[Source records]
+++++

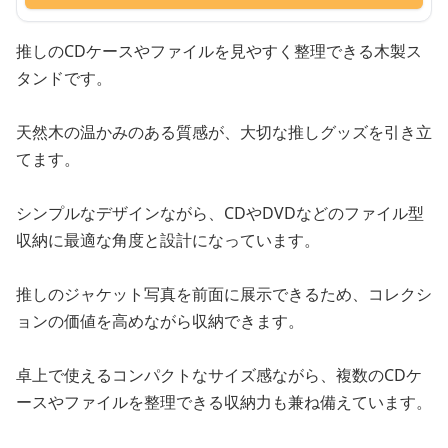
推しのCDケースやファイルを見やすく整理できる木製ス
タンドです。
天然木の温かみのある質感が、大切な推しグッズを引き立
てます。
シンプルなデザインながら、CDやDVDなどのファイル型
収納に最適な角度と設計になっています。
推しのジャケット写真を前面に展示できるため、コレクシ
ョンの価値を高めながら収納できます。
卓上で使えるコンパクトなサイズ感ながら、複数のCDケ
ースやファイルを整理できる収納力も兼ね備えています。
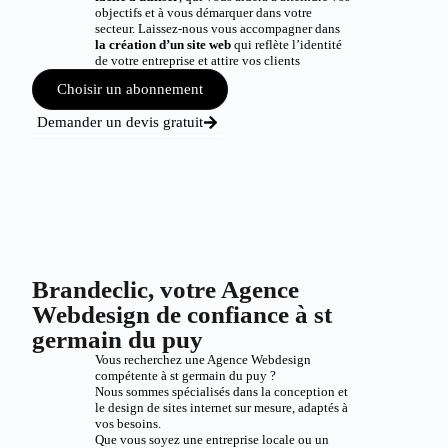
objectifs et à vous démarquer dans votre
secteur. Laissez-nous vous accompagner dans
la création d’un site web
qui reflète l’identité
de votre entreprise et attire vos clients
Choisir un abonnement
Demander un devis gratuit
Brandeclic, votre Agence
Webdesign de confiance à st
germain du puy
Vous recherchez une Agence Webdesign
compétente à st germain du puy ?
Nous sommes spécialisés dans la conception et
le design de sites internet sur mesure, adaptés à
vos besoins.
Que vous soyez une entreprise locale ou un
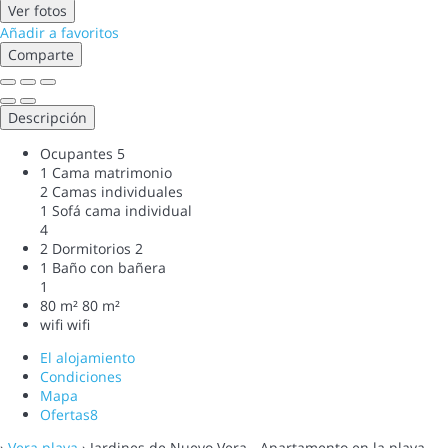
Ver fotos
Añadir a favoritos
Comparte
Descripción
Ocupantes
5
1 Cama matrimonio
2 Camas individuales
1 Sofá cama individual
4
2 Dormitorios
2
1 Baño con bañera
1
80 m²
80 m²
wifi
wifi
El alojamiento
Condiciones
Mapa
Ofertas
8
›
Vera playa
› Jardines de Nuevo Vera - Apartamento en la playa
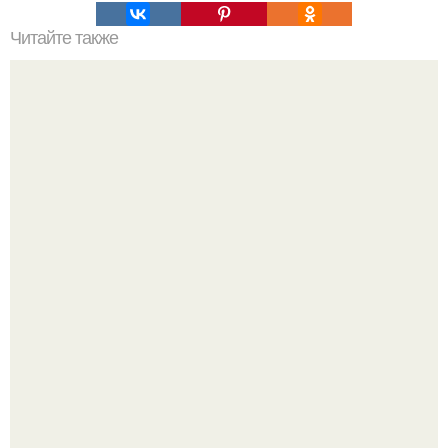
Читайте также
50 способов красиво заколоть короткие: откройте для
себя новые возможности
В этой истории не было подпольного кабинета и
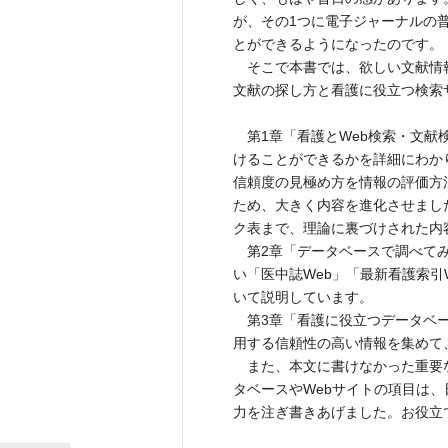
が、その1つに電子ジャーナルの
とができるようになったのです。
そこで本書では、欲しい文献情
文献の探し方と看護に役立つ検索
第1章「看護とWeb検索・文献
けることができるかを詳細にわか
信頼度の見極め方を情報の評価方
ため、大きく内容を進化させまし
ク表まで、理論に裏づけされた内
第2章「データベースで調べてみ
い「医中誌Web」「最新看護索引W
いて説明しています。
第3章「看護に役立つデータベー
用する信頼性の高い情報を集めて
また、本文に書けなかった重要な
タベースやWebサイトの項目は
力を注ぎ書きあげました。お役立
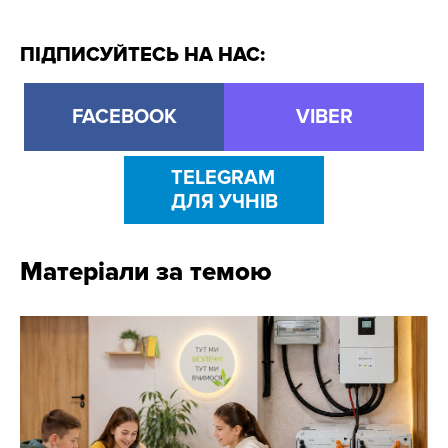
ПІДПИСУЙТЕСЬ НА НАС:
FACEBOOK
VIBER
TELEGRAM
ДЛЯ УЧНІВ
Матеріали за темою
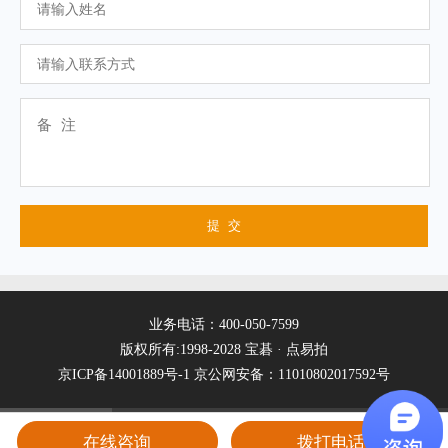
业务电话：400-050-7599
版权所有:1998-2028 宝碁 · 点易拍
京ICP备14001889号-1
京公网安备：11010802017592号
在线咨询
拨打电话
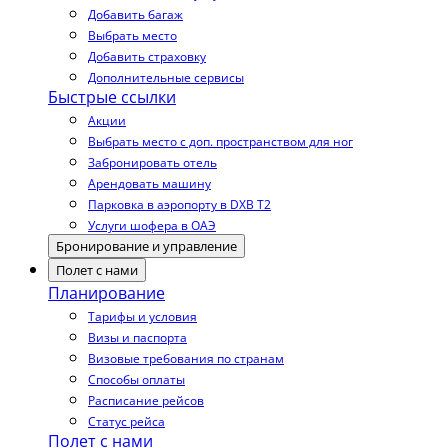
Добавить багаж
Выбрать место
Добавить страховку
Дополнительные сервисы
Быстрые ссылки
Акции
Выбрать место с доп. пространством для ног
Забронировать отель
Арендовать машину
Парковка в аэропорту в DXB T2
Услуги шофера в ОАЭ
Бронирование и управление
Полет с нами
Планирование
Тарифы и условия
Визы и паспорта
Визовые требования по странам
Способы оплаты
Расписание рейсов
Статус рейса
Полет с нами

+++++

» TASK INSTRUCTIONS:
Substitute "無垢材" for "天然木" in the part of the source records that opens with the first line and closes with the line containing "ースやファイルを整理できる収納力も兼ね備えています。", leaving everything else unchanged. Give only those lines, without the pictures.

» OUTPUT OF THE TASK:
推しのCDケースやファイルを見やすく整理できる木製ス
タンドです。
無垢材の温かみのある質感が、大切な推しグッズを引き立
てます。
シンプルなデザインながら、CDやDVDなどのファイル型
収納に最適な角度と設計になっています。
推しのジャケット写真を前面に展示できるため、コレクシ
ョンの価値を高めながら収納できます。
卓上で使えるコンパクトなサイズ感ながら、複数のCDケ
ースやファイルを整理できる収納力も兼ね備えています。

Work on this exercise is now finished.